February 4, 2005

Big Wheel keeps on turning for Ex-Charger Whelihan

by J.D. Hawk

Like Tina Turner’s hit-song Proud Mary, former San Diego Chargers’ big, 6-foot-5 quarterback Craig Whelihan is still rolling, rolling, rolling on the river — a riptide river that is. Whelihan is now member of the Riptide, San Diego’s Arena Football League 2 team. “I will win every game.
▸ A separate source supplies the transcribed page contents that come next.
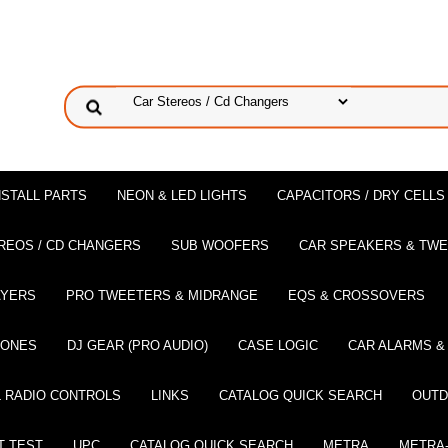
NSTALL PARTS
NEON & LED LIGHTS
CAPACITORS / DRY CELLS
REOS / CD CHANGERS
SUB WOOFERS
CAR SPEAKERS & TW
AYERS
PRO TWEETERS & MIDRANGE
EQS & CROSSOVERS
HONES
DJ GEAR (PRO AUDIO)
CASE LOGIC
CAR ALARMS &
 RADIO CONTROLS
LINKS
CATALOG QUICK SEARCH
OUTD
T TEST
UPC
CATALOG QUICK SEARCH
METRA
METRA-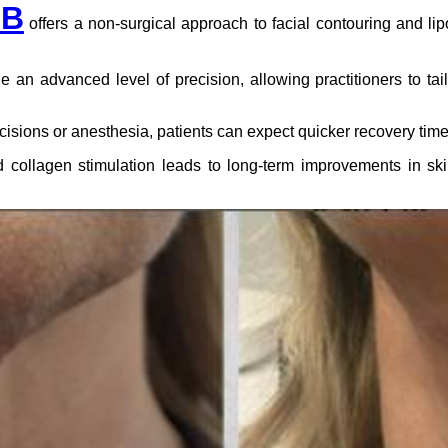
-B
offers a non-surgical approach to facial contouring and li
an advanced level of precision, allowing practitioners to tail
cisions or anesthesia, patients can expect quicker recovery tim
d collagen stimulation leads to long-term improvements in skin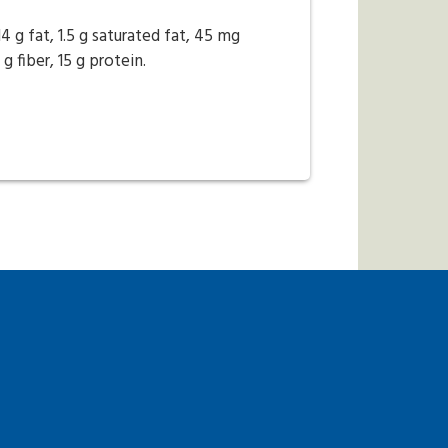
14 g fat, 1.5 g saturated fat, 45 mg
 fiber, 15 g protein.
The personnel that coach Ponder has brought in are real quality players, and I’m looking forward to bringing home a championship,” Whelihan said.

To watch Whelihan’s confident demeanor while engaging the press, and to hear him speak of his love and continued aspirations for football, is to observe optimism incarnate.

Yet below the surface, there’s been a career-tugging undercurrent that has sucked up Whelihan from the NFL, to the XFL, to the AFL, to AFL2. “I’ve been on this long road the last 10 years, probably with at least seven or eight teams, and I’m just looking for a place to settle down, play some football,” he said last Friday.

When Whelihan left the Chargers after the 1998 season, he spent time on the Oakland Raiders roster before leaving to join the XFL’s Memphis Maniacs and Chicago Enforcers. Since 2001 he’s played for a variety of teams in the AFL.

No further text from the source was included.